# 文本节选
------------------------------------------------------------------------
[发明专利]新构建的高产苹果酸基因工程菌及其生产苹果酸的方法

权利要求书

1、一种高产苹果酸的基因工程菌，其分类命名为埃希氏菌属大肠埃希氏菌Escherichiacoli JM127，其保藏号登记号为CGMCC No.2300。

2、一种构建权利要求1所述高产苹果酸的基因工程菌的方法，其特征在于：以缺乏乳酸脱氢酶基因(LDH)，丙酮酸甲酸裂解酶基因(PFL)活性的菌株NZN111为出发菌株，利用同源重组技术敲除苹果酸酶(FUM)基因，并过量表达苹果酸酶后，恢复其在厌氧条件下代谢葡萄糖的能力，获得大肠杆菌Escherichia coli JM127。
------------------------------------------------------------------------
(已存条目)
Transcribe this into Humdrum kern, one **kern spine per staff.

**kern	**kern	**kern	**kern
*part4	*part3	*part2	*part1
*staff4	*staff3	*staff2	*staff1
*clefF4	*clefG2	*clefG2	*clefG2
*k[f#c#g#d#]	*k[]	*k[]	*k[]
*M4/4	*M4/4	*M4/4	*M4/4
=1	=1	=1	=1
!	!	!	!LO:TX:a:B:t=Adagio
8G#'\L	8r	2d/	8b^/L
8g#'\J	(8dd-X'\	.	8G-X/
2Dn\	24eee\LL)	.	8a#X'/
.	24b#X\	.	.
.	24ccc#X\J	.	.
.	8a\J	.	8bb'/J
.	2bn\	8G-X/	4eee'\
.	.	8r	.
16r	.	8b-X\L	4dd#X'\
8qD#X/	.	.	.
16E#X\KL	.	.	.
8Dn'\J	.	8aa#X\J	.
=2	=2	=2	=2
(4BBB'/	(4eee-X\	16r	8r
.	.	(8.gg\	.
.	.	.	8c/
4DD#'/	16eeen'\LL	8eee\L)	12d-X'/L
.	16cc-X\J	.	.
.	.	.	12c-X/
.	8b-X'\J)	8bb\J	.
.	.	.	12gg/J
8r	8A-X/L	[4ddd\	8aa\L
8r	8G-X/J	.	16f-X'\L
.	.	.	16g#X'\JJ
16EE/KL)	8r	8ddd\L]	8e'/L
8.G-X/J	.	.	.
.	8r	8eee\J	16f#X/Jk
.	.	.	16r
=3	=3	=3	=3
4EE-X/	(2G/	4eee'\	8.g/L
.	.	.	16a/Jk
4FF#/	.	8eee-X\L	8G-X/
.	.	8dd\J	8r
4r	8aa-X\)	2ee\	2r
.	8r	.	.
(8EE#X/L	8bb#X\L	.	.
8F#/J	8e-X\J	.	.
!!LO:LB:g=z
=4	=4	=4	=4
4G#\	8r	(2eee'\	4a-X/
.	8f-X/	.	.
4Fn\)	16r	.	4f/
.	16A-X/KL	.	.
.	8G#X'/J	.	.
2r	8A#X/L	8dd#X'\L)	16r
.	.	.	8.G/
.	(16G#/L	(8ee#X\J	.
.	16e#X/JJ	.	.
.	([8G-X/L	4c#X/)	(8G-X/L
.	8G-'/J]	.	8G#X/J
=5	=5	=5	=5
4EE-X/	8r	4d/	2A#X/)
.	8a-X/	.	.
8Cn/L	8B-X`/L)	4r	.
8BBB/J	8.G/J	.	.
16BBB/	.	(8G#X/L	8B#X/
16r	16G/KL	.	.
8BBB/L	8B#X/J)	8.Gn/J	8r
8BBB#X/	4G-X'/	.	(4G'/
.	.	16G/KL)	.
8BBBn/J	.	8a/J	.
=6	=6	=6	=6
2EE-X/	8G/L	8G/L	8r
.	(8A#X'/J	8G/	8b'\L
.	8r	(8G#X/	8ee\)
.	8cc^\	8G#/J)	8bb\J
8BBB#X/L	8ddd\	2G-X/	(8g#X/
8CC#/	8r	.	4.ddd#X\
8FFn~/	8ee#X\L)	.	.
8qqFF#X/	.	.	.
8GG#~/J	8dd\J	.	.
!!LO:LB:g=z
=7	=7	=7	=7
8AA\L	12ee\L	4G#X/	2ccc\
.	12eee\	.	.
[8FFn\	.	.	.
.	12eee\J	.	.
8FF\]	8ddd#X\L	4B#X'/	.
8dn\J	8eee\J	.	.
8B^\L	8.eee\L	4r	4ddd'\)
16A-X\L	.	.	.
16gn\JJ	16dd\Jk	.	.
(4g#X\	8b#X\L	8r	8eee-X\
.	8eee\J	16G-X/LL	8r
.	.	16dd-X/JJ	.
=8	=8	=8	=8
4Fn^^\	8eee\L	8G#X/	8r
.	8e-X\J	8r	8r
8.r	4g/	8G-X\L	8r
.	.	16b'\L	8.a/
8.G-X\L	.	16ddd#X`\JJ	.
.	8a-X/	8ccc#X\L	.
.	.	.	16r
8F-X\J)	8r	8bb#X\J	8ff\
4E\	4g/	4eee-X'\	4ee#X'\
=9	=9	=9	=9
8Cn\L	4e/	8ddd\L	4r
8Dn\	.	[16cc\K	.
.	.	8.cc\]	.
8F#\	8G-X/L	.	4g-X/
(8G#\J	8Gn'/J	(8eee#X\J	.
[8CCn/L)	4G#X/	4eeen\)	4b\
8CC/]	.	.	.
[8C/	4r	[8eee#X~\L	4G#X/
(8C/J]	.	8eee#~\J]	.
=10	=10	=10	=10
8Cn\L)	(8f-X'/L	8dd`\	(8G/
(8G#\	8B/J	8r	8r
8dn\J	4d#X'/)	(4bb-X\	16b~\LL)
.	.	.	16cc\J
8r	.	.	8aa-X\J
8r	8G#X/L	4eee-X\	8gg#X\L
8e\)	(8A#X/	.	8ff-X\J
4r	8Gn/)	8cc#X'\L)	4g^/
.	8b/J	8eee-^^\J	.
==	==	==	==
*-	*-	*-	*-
------------------------------------------------------------------------
# 学习任务
**a.** 请改写权利要求书中的一段：从含有“1、一种高产苹果酸的基因工程”的文字开始，到“ia coli JM127。”之后结束，把其中的“基因工程菌”一律改称“工程菌株”，写出改后的整段。
**b.** 根据权利要求书回答下列问题：
(i) 这种高产苹果酸的基因工程菌的保藏号登记号是什么？
(ii) 构建该菌的方法以哪种菌株为出发菌株？
(iii) 该出发菌株缺乏哪两种基因的活性？

# 参考答案
**a.**
1、一种高产苹果酸的工程菌株，其分类命名为埃希氏菌属大肠埃希氏菌Escherichiacoli JM127，其保藏号登记号为CGMCC No.2300。

2、一种构建权利要求1所述高产苹果酸的工程菌株的方法，其特征在于：以缺乏乳酸脱氢酶基因(LDH)，丙酮酸甲酸裂解酶基因(PFL)活性的菌株NZN111为出发菌株，利用同源重组技术敲除苹果酸酶(FUM)基因，并过量表达苹果酸酶后，恢复其在厌氧条件下代谢葡萄糖的能力，获得大肠杆菌Escherichia coli JM127。

**b.**
(i) CGMCC No.2300。
(ii) 菌株NZN111。
(iii) 乳酸脱氢酶基因(LDH)和丙酮酸甲酸裂解酶基因(PFL)。